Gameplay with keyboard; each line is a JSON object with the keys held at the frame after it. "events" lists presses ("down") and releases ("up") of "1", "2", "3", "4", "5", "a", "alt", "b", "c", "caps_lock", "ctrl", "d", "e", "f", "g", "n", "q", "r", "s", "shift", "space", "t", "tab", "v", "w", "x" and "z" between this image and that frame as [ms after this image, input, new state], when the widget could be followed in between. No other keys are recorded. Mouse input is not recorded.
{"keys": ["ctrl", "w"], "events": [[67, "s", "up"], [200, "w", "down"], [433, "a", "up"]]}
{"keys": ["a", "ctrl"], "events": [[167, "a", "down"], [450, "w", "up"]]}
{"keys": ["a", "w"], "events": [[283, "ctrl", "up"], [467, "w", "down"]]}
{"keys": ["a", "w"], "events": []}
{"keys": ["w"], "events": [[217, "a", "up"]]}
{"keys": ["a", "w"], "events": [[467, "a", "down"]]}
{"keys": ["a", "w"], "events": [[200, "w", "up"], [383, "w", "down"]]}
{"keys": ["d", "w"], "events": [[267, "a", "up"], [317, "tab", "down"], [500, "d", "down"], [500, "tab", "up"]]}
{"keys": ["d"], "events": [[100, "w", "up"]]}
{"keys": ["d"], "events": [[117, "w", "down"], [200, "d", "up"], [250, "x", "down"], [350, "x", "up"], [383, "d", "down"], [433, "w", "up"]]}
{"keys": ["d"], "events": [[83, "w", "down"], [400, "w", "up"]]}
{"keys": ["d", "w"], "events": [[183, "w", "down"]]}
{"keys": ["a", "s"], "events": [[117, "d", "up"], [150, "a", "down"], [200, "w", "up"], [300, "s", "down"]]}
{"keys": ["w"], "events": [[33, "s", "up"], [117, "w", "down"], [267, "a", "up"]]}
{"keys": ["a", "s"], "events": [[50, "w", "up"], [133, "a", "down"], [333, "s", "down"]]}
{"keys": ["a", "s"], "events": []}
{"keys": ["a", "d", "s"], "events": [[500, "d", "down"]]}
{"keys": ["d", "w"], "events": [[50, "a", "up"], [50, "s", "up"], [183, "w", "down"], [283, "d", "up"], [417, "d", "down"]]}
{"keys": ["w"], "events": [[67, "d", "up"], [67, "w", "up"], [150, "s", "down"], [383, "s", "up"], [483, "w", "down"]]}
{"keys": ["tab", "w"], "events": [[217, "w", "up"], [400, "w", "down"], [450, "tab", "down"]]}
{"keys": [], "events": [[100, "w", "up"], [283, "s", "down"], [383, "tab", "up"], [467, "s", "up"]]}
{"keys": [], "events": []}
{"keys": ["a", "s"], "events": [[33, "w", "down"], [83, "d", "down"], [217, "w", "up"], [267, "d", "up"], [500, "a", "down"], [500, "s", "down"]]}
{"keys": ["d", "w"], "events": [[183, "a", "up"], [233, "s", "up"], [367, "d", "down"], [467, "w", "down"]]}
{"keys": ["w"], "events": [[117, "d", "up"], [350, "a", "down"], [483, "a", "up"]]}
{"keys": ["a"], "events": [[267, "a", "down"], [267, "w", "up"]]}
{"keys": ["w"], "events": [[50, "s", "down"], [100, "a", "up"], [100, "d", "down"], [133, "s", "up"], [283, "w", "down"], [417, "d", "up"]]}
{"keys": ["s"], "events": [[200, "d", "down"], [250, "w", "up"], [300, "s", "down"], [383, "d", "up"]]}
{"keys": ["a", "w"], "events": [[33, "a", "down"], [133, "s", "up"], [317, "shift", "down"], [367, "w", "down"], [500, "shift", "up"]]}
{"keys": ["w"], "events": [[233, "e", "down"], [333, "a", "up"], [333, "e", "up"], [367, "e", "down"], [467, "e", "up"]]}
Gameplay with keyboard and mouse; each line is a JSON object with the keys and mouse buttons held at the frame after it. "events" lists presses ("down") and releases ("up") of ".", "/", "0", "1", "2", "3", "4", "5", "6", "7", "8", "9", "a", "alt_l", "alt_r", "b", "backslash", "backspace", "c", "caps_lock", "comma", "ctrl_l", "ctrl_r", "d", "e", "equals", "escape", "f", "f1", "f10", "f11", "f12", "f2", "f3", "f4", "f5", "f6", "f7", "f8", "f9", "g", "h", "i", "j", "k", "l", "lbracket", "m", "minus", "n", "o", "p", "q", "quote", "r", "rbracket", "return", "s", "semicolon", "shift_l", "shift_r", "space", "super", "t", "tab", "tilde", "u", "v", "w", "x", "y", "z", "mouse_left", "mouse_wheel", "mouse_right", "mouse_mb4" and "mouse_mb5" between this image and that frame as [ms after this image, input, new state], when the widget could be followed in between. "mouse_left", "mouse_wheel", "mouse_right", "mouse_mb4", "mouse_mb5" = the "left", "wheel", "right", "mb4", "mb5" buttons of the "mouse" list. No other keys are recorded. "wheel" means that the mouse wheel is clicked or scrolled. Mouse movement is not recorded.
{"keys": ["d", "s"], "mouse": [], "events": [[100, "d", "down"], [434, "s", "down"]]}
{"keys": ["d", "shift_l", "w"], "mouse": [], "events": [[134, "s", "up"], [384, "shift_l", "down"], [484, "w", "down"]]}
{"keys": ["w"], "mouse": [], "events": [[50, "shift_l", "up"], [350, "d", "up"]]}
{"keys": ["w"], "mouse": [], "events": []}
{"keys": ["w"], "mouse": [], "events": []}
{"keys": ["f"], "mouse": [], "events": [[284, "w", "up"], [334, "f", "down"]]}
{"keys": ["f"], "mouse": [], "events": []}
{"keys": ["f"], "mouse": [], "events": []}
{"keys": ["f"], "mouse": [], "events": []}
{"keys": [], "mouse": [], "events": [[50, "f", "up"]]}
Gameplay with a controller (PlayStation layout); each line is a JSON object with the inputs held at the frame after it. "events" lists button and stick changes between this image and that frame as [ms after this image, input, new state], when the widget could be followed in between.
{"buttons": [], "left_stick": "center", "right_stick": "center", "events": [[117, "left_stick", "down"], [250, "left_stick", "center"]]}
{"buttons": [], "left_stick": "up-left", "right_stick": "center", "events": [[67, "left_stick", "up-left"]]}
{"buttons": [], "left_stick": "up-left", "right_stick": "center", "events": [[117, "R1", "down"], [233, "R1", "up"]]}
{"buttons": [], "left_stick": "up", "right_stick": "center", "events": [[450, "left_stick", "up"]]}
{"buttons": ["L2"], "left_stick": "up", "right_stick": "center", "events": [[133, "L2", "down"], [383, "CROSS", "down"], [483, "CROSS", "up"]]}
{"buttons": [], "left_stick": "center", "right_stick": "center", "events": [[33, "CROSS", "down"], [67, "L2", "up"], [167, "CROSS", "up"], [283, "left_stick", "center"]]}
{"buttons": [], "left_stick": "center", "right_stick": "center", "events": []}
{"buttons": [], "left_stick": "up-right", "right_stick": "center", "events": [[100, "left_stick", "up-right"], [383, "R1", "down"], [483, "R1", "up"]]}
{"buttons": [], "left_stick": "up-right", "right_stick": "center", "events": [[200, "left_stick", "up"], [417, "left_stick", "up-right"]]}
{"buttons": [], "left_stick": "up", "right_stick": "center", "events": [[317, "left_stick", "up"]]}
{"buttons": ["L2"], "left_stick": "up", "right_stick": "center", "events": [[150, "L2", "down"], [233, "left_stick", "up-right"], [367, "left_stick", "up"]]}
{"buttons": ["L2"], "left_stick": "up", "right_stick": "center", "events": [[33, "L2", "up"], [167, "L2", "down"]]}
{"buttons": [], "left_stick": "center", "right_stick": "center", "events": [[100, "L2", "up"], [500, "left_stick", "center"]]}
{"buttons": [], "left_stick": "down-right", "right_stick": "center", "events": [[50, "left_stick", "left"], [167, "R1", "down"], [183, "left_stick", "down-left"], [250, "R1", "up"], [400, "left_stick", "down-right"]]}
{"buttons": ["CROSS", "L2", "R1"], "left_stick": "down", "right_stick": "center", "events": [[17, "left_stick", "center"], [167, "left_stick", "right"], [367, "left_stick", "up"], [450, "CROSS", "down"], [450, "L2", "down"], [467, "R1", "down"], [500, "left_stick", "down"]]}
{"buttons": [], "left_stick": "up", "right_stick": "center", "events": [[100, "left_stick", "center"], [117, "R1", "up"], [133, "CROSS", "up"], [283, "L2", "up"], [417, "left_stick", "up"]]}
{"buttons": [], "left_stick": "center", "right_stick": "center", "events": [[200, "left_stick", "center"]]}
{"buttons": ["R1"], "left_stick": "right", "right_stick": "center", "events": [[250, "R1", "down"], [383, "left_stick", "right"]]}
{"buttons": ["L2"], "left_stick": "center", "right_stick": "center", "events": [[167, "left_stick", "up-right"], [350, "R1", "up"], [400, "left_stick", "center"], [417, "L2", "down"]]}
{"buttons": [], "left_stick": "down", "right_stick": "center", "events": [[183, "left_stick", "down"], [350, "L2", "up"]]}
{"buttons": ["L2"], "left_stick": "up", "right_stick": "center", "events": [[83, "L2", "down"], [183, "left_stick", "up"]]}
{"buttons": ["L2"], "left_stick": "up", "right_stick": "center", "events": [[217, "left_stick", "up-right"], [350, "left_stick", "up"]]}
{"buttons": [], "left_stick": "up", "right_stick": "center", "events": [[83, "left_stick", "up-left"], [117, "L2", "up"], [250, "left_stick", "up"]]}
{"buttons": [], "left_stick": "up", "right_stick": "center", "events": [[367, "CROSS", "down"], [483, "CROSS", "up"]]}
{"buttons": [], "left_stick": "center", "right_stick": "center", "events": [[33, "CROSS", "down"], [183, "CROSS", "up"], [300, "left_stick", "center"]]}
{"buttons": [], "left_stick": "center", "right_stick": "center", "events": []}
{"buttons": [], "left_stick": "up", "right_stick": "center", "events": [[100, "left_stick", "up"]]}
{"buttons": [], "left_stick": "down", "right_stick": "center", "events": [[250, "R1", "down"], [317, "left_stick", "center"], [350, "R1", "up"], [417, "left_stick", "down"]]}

• _Task prompt_
For this listing, copy out every line that includes the word "other".

• _Exercise response_
Gameplay with keyboard; each line is a JSON object with the keys held at the frame after it. "events" lists presses ("down") and releases ("up") of "1", "2", "3", "4", "5", "a", "alt", "b", "c", "caps_lock", "ctrl", "d", "e", "f", "g", "n", "q", "r", "s", "shift", "space", "t", "tab", "v", "w", "x" and "z" between this image and that frame as [ms after this image, input, new state], when the widget could be followed in between. No other keys are recorded. Mouse input is not recorded.
Gameplay with keyboard and mouse; each line is a JSON object with the keys and mouse buttons held at the frame after it. "events" lists presses ("down") and releases ("up") of ".", "/", "0", "1", "2", "3", "4", "5", "6", "7", "8", "9", "a", "alt_l", "alt_r", "b", "backslash", "backspace", "c", "caps_lock", "comma", "ctrl_l", "ctrl_r", "d", "e", "equals", "escape", "f", "f1", "f10", "f11", "f12", "f2", "f3", "f4", "f5", "f6", "f7", "f8", "f9", "g", "h", "i", "j", "k", "l", "lbracket", "m", "minus", "n", "o", "p", "q", "quote", "r", "rbracket", "return", "s", "semicolon", "shift_l", "shift_r", "space", "super", "t", "tab", "tilde", "u", "v", "w", "x", "y", "z", "mouse_left", "mouse_wheel", "mouse_right", "mouse_mb4" and "mouse_mb5" between this image and that frame as [ms after this image, input, new state], when the widget could be followed in between. "mouse_left", "mouse_wheel", "mouse_right", "mouse_mb4", "mouse_mb5" = the "left", "wheel", "right", "mb4", "mb5" buttons of the "mouse" list. No other keys are recorded. "wheel" means that the mouse wheel is clicked or scrolled. Mouse movement is not recorded.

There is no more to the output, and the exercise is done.